Extracted data: Begin

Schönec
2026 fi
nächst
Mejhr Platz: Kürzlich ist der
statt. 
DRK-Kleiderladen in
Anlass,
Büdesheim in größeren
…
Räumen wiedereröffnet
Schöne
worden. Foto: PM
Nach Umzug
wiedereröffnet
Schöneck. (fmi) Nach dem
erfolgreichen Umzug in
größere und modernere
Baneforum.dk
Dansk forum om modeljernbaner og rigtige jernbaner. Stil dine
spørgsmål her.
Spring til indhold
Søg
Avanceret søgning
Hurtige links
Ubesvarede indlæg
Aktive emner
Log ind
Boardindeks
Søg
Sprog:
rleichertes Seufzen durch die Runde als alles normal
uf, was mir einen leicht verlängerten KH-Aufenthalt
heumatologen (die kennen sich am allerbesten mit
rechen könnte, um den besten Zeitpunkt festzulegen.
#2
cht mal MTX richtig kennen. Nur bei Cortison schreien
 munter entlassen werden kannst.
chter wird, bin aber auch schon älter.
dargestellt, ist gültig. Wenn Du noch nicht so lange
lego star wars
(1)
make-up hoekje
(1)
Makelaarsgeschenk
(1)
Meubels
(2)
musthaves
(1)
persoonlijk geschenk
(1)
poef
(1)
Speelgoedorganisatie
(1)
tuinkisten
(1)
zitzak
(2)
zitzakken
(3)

Extracted data: End
Extracted data: Begin

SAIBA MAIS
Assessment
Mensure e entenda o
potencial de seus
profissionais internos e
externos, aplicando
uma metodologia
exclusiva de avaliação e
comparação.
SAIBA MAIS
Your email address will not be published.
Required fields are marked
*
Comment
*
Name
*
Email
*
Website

Extracted data: End

* **Task brief**:
Please find each line in the rows above that contains the string "wiedereröffnet", matching case, and copy those lines out.

* **Worked solution**:
Räumen wiedereröffnet
wiedereröffnet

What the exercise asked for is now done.